The Chitrapur Math has played a pivotal role in binding the community together under the guidance of the present Mathadhipathi Shrimat Sadyojat Shankarashram Swamiji. "Three centuries ago, the community promised the Guru that it would run the Math," says Dr Prakash Mavinkurve, chairman of the Math's publication committee. "This is done by way of the Vantiga, a token subscription that takes care of the Math rituals and administration while instilling a sense of duty among the members." Myriad initiatives such as Vedic, Sanskrit and regular schools, youth camps, old-age homes and water projects have helped the Math connect with the people and elicit their involvement.

So how does the community view its future? To Sadhana, the future appears bright. "Although a gradual extinction may appear inevitable with falling birth rate, spectacular scientific progress has made the distant future completely unpredictable. We need to concentrate on the present and the immediate future," she avers.

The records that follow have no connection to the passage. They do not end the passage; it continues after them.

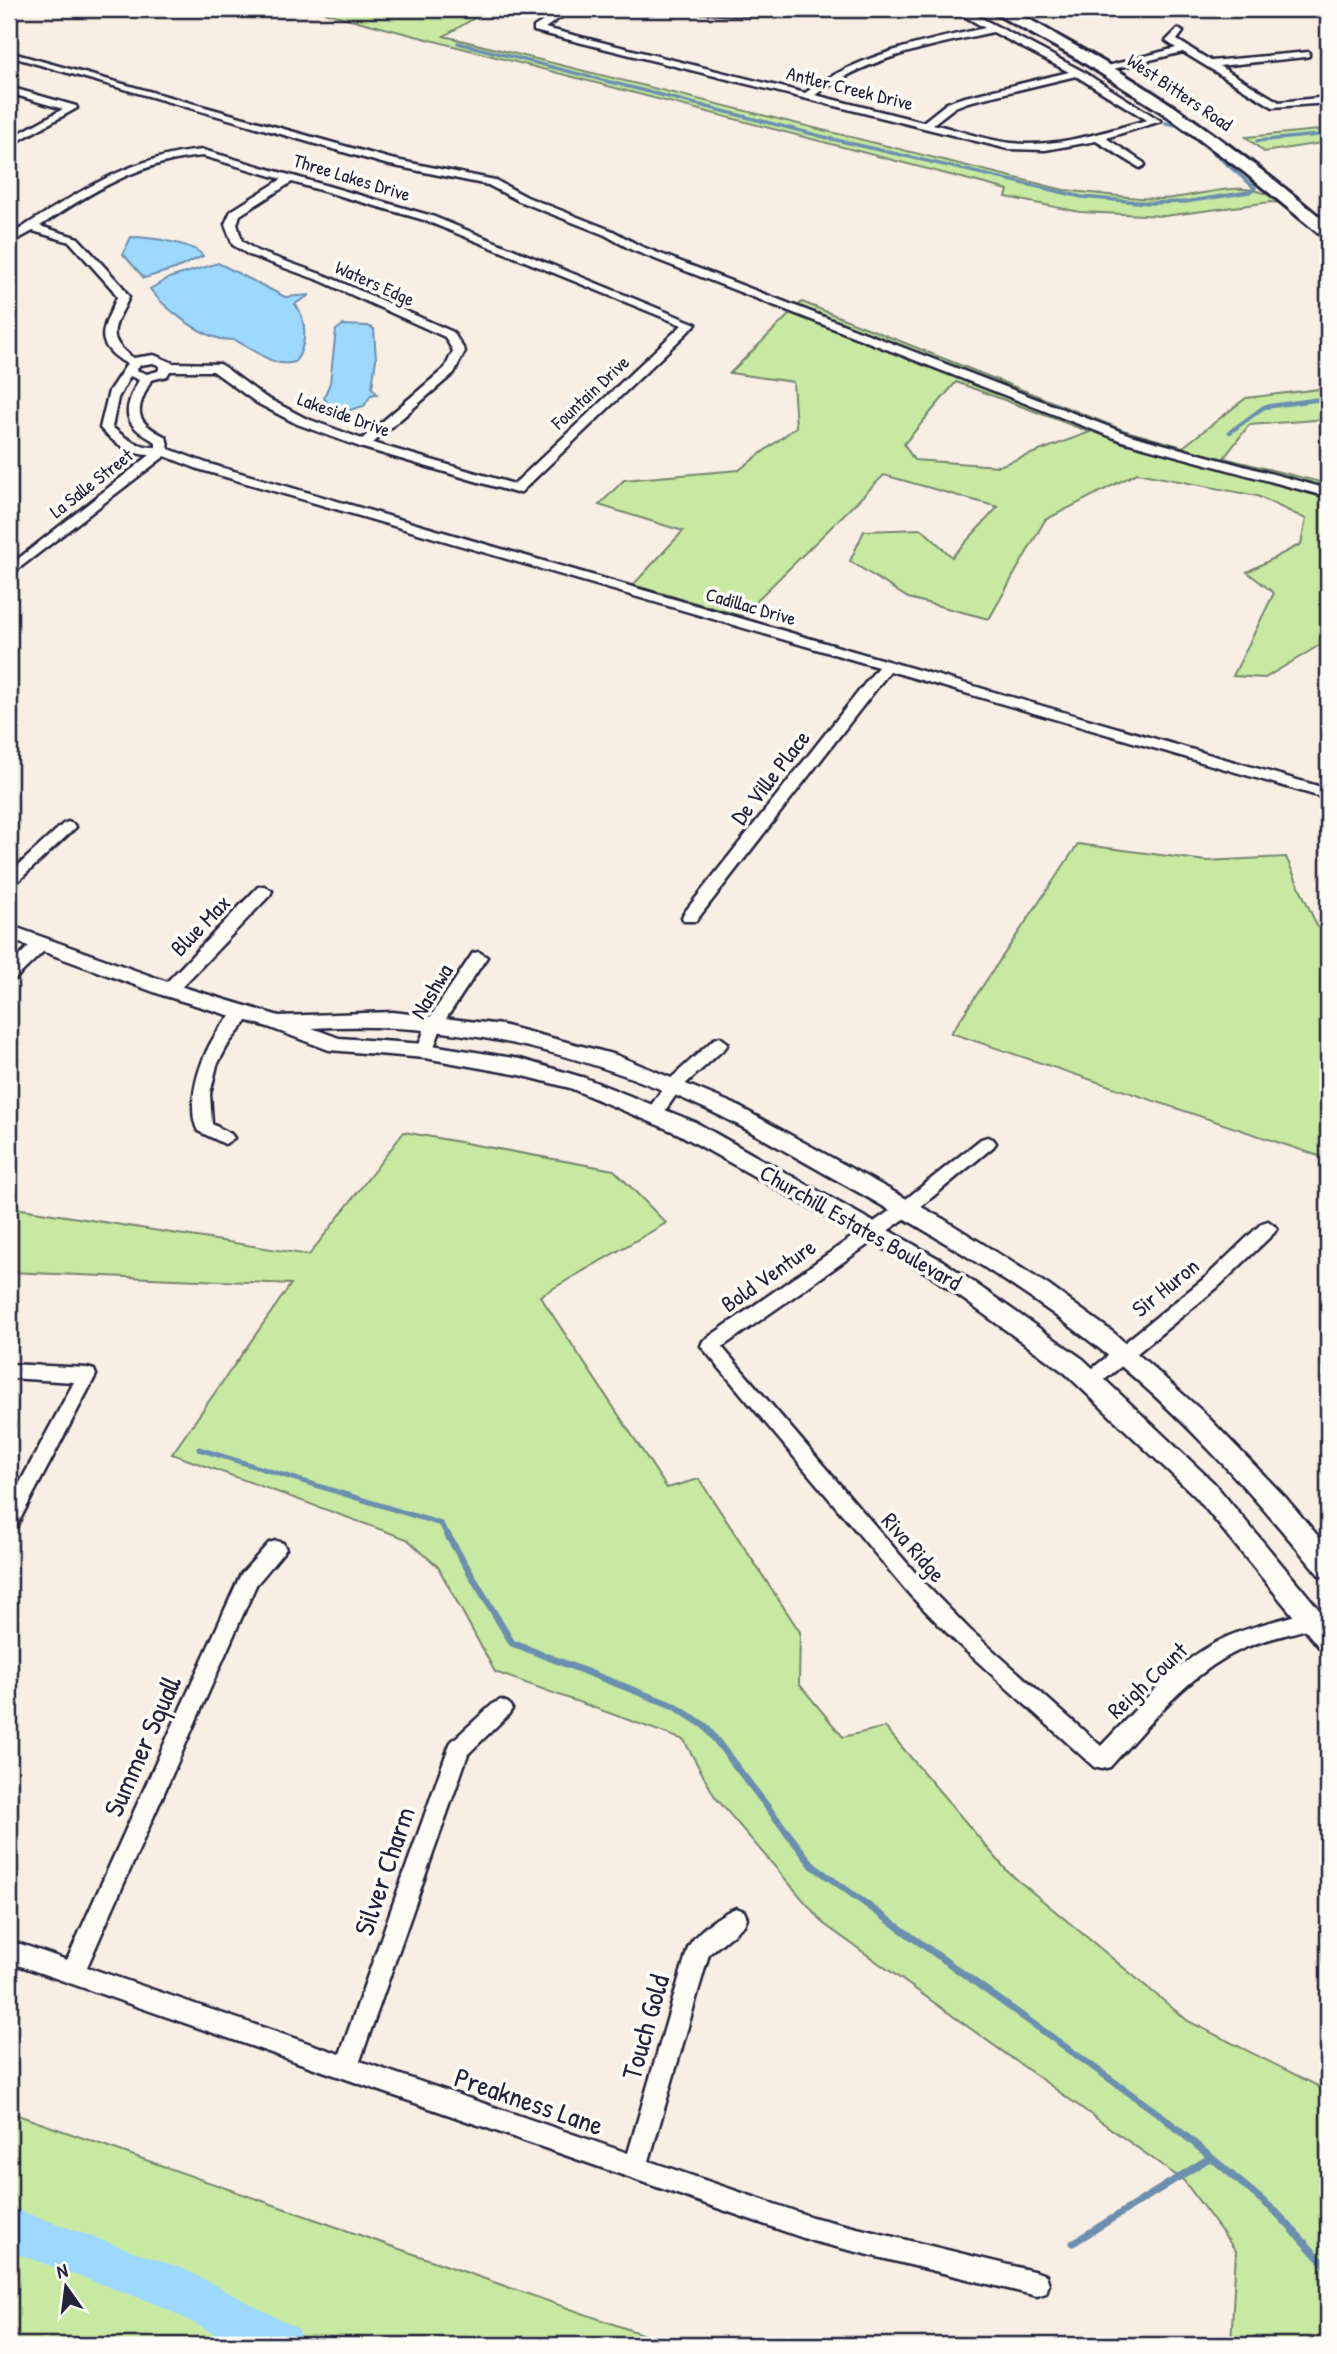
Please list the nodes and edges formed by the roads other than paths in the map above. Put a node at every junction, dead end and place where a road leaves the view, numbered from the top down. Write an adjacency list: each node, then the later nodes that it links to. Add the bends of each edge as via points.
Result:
1 (568, 9): 17 (street, Antler Creek Drive, via 537,29)
2 (700, 9): 3 (street)
3 (815, 9)
4 (957, 9): 7 (street)
5 (994, 9): 13 (main road, West Bitters Road)
6 (1016, 9): 13 (main road, West Bitters Road)
7 (996, 28): 15 (street); 17 (street, via 864,60)
8 (1143, 49): 9 (street, via 1175,37); 12 (street); 13 (street)
9 (1185, 49): 12 (street); 14 (street)
10 (11, 54): 41 (street, via 389,162 491,182 636,248 1126,438)
11 (1305, 54): 14 (street)
12 (1156, 56): 13 (street)
13 (1106, 62): 23 (main road, West Bitters Road, via 1191,108); 24 (main road, West Bitters Road)
14 (1209, 64): 18 (street, via 1277,105)
15 (1078, 73): 19 (street, via 965,100); 20 (street, Antler Creek Drive, via 1156,121)
16 (9, 90): 21 (street, via 72,108)
17 (807, 96): 19 (street, Antler Creek Drive)
18 (1328, 100)
19 (925, 125): 20 (street, Antler Creek Drive, via 1027,149)
20 (1096, 136): 22 (street)
21 (9, 143)
22 (1140, 165)
23 (1273, 168): 24 (main road); 26 (main road, West Bitters Road)
24 (1255, 171): 28 (main road, West Bitters Road)
25 (293, 177): 27 (street, Three Lakes Drive, via 219,156 171,154 134,165); 30 (street, Three Lakes Drive, via 428,218); 38 (street, Waters Edge, via 235,213 231,224 237,243 449,335 459,351 450,370)
26 (1328, 214)
27 (32, 227): 29 (street, Three Lakes Drive); 31 (street, via 74,240 118,288 123,297 110,322 109,340)
28 (1328, 232)
29 (9, 241)
30 (690, 324): 40 (street, Fountain Drive)
31 (131, 367): 32 (street, Lakeside Drive, via 154,359); 33 (street); 34 (street)
32 (168, 367): 33 (street, via 159,376); 38 (street, Lakeside Drive, via 216,367 292,417)
33 (146, 378): 35 (street)
34 (110, 402): 35 (street); 37 (street, via 106,428)
35 (134, 403): 36 (street, via 132,414)
36 (141, 429): 37 (street); 39 (street, via 162,440)
37 (117, 438): 39 (street, via 142,451)
38 (365, 444): 40 (street, Lakeside Drive)
39 (163, 451): 42 (street, La Salle Street); 43 (street, Cadillac Drive)
40 (516, 489)
41 (1328, 493)
42 (9, 572)
43 (886, 666): 44 (street, Cadillac Drive); 48 (street, De Ville Place)
44 (1328, 794)
45 (68, 827): 46 (street)
46 (9, 882)
47 (264, 891): 53 (street, Blue Max)
48 (690, 917)
49 (9, 932): 50 (street, Churchill Estates Boulevard)
50 (41, 944): 52 (street); 53 (street, Churchill Estates Boulevard)
51 (479, 957): 56 (street, Nashwa)
52 (9, 975)
53 (169, 990): 54 (street, Churchill Estates Boulevard)
54 (245, 1014): 55 (street, Churchill Estates Boulevard); 61 (street, via 213,1051 201,1086 204,1127)
55 (276, 1022): 56 (street, Churchill Estates Boulevard, via 346,1016); 58 (street, Churchill Estates Boulevard, via 337,1045)
56 (435, 1022): 58 (street, Nashwa); 59 (street, Churchill Estates Boulevard, via 535,1039 597,1056)
57 (720, 1043): 59 (street)
58 (425, 1051): 60 (street, Churchill Estates Boulevard, via 531,1070)
59 (674, 1086): 60 (street); 63 (street, Churchill Estates Boulevard)
60 (653, 1114): 65 (street, Churchill Estates Boulevard, via 687,1128)
61 (225, 1139)
62 (987, 1143): 63 (street, Bold Venture)
63 (907, 1208): 65 (street, Bold Venture); 67 (street, Churchill Estates Boulevard, via 1064,1309)
64 (1268, 1228): 67 (street, Sir Huron, via 1212,1282)
65 (874, 1231): 66 (street, Bold Venture); 69 (street, Churchill Estates Boulevard, via 1022,1327)
66 (710, 1346): 75 (street, Riva Ridge, via 916,1589)
67 (1121, 1354): 69 (street, Sir Huron); 72 (street, Churchill Estates Boulevard, via 1244,1469)
68 (9, 1371): 70 (street, via 87,1375)
69 (1090, 1381): 73 (street, Churchill Estates Boulevard, via 1205,1490)
70 (9, 1521)
71 (276, 1549): 78 (street, Summer Squall, via 248,1580)
72 (1328, 1567)
73 (1320, 1629): 75 (street, Reigh Count, via 1234,1643 1174,1685)
74 (501, 1709): 79 (street, Silver Charm, via 459,1749)
75 (1102, 1760)
76 (736, 1918): 80 (street, Touch Gold, via 699,1948)
77 (9, 1951): 78 (street, Preakness Lane)
78 (72, 1974): 79 (street, Preakness Lane)
79 (346, 2069): 80 (street, Preakness Lane)
80 (635, 2169): 81 (street, Preakness Lane, via 812,2228)
81 (1037, 2284)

"We don't see any `extinction' in terms of a loss of identity," says Dr Mavinkurve, adding that smaller, educated and liberal families living in a modern society have made cross-community, inter-caste marriages more of a rule than an exception. "However," he adds, "the educated and broad outlook of the spiritual leadership, which accepts outsiders marrying into the community, will slow down this `numeric' extinction."

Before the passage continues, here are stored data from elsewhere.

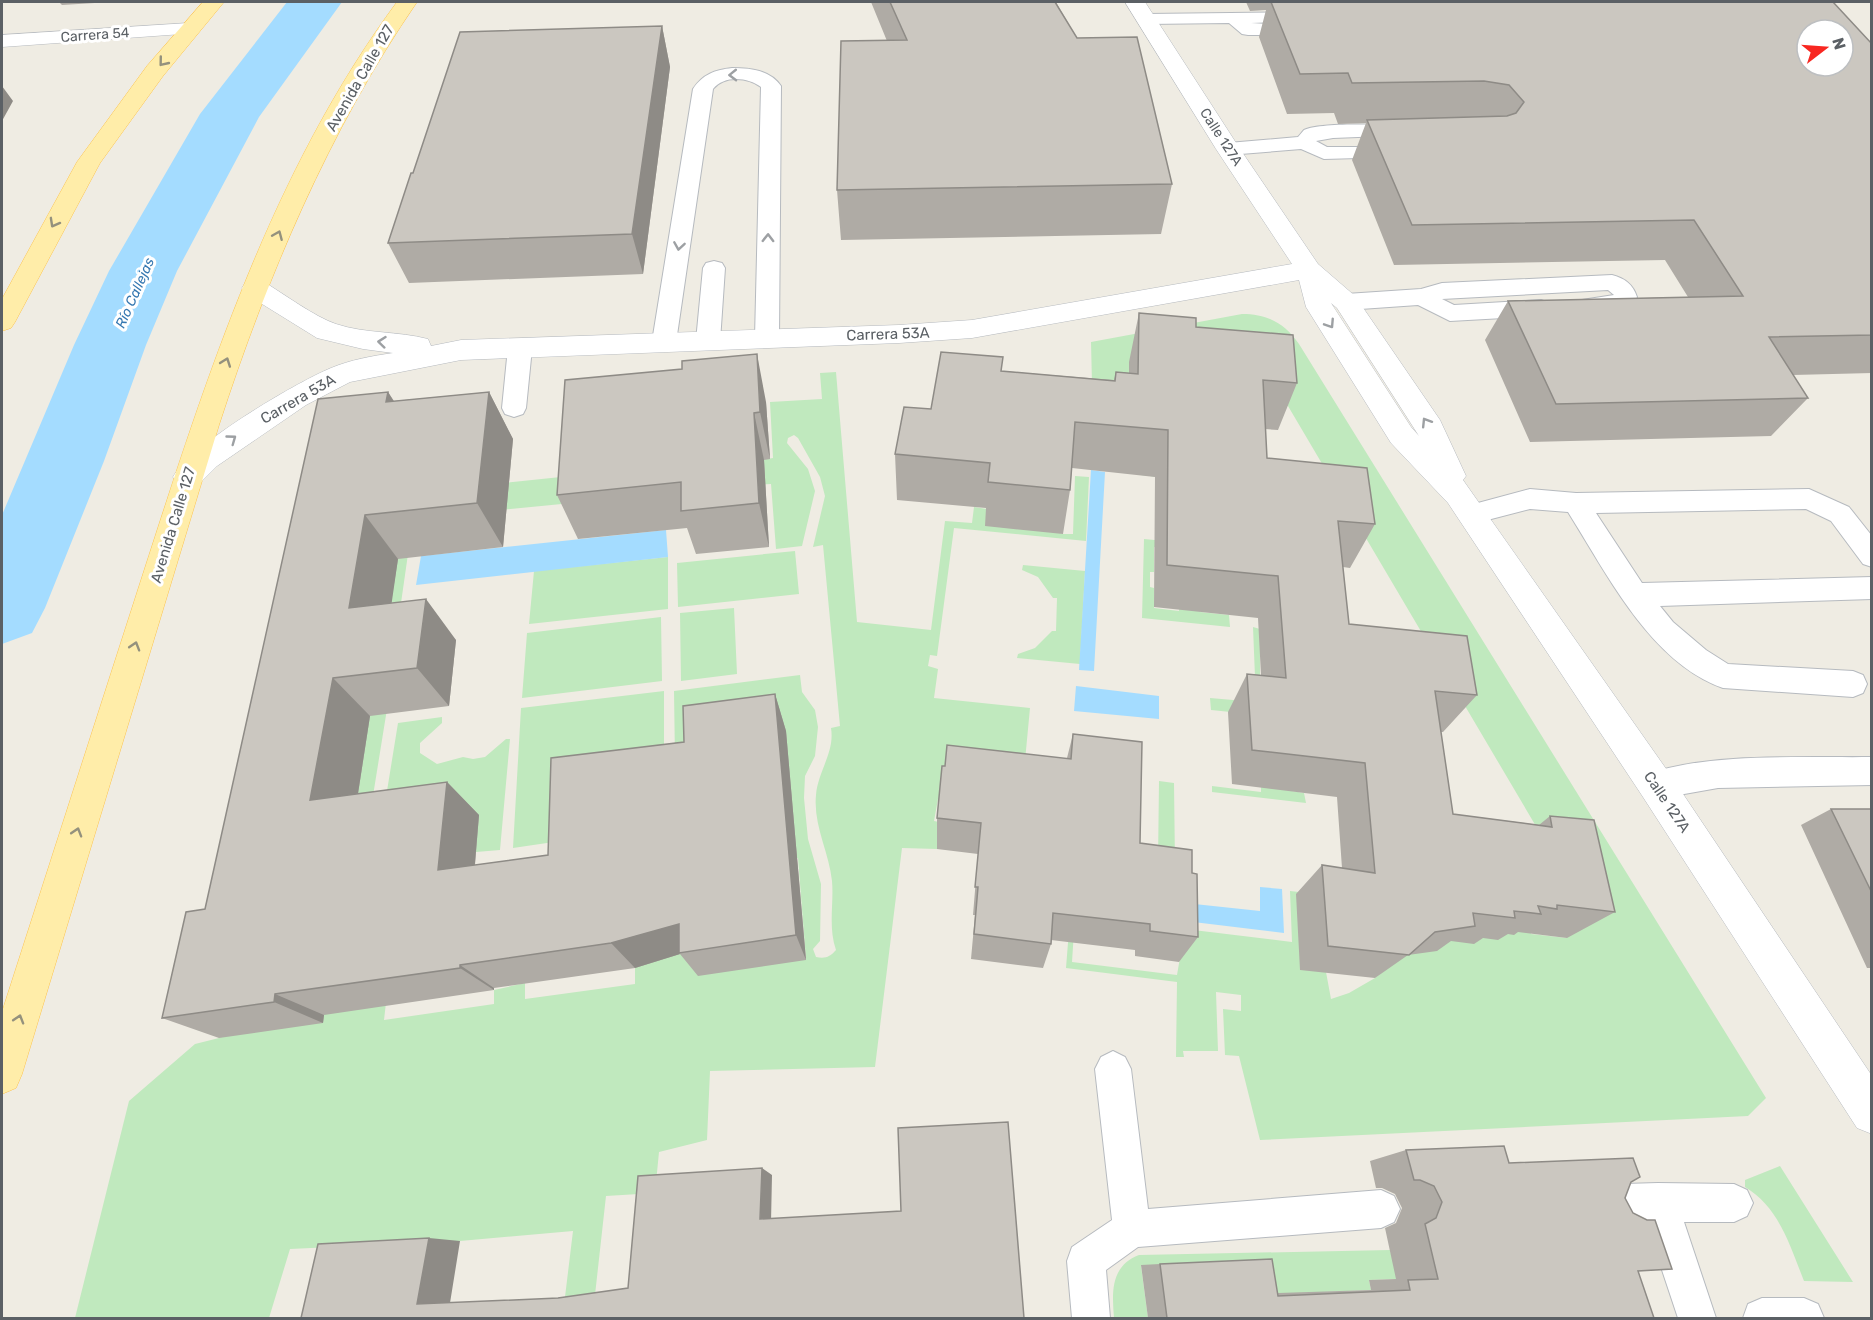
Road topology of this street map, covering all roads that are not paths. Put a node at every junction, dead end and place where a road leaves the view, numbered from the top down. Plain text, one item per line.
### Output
1 (214, 2) edge
2 (407, 2) edge
3 (1141, 10) edge
4 (1322, 23) edge
5 (189, 29) junction
6 (2, 41) edge
7 (1420, 140) edge
8 (1228, 149) junction
9 (714, 268) dead end
10 (1309, 270) junction
11 (255, 288) junction
12 (1422, 297) junction
13 (1346, 302) junction
14 (2, 322) edge
15 (767, 338) junction
16 (708, 340) junction
17 (664, 342) junction
18 (520, 348) junction
19 (461, 350) junction
20 (514, 408) dead end
21 (188, 477) junction
22 (1576, 503) junction
23 (1465, 504) junction
24 (1872, 556) edge
25 (1872, 588) edge
26 (1635, 596) junction
27 (1853, 684) dead end
28 (1872, 771) edge
29 (1656, 785) junction
30 (1113, 1069) dead end
31 (2, 1074) edge
32 (1872, 1113) edge
33 (1658, 1202) junction
34 (1734, 1203) dead end
35 (1591, 1204) edge
36 (1381, 1209) dead end
37 (1132, 1229) junction
38 (1091, 1318) edge
39 (1697, 1318) edge
40 (1762, 1318) edge
41 (1804, 1318) edge

1 - 5 main road
11 -> 2 main road, Avenida Calle 127
3 - 4 lane
3 - 8 street, Calle 127A
5 - 6 street, Carrera 54
5 -> 14 main road
7 - 8 lane
8 - 10 street, Calle 127A
9 - 16 lane
10 - 13 street, Calle 127A
10 - 15 street, Carrera 53A
10 -> 23 street, Calle 127A
19 -> 11 street, Carrera 53A
21 -> 11 main road, Avenida Calle 127
12 - 12 lane
12 - 13 lane
23 -> 13 street, Calle 127A
15 - 16 street, Carrera 53A
15 -> 17 lane
16 - 17 street, Carrera 53A
17 - 18 street, Carrera 53A
18 - 19 street, Carrera 53A
18 - 20 lane
21 -> 19 street, Carrera 53A
31 -> 21 main road, Avenida Calle 127
22 - 23 lane
22 - 24 lane
22 - 26 lane
23 - 29 street, Calle 127A
25 - 26 lane
26 - 27 lane
28 - 29 lane
29 - 32 street, Calle 127A
30 - 37 lane
33 - 34 lane
33 - 35 lane
33 - 39 lane
36 - 37 lane
37 - 38 lane
40 - 41 lane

Shailaja Ganguly, author and former deputy editor of Femina, is a case in point. Married to a Bengali, she had lost touch with the Math until a chance meeting with the Swamiji left both her and husband Pradeep Ganguly yearning to get into the Math's fold. They actively participate in the Math's activities. "It's a very intellectual, sober and accepting community," says Ganguly, a consultant with a French oil company. He is now one of many wishing Project Amchis all the success!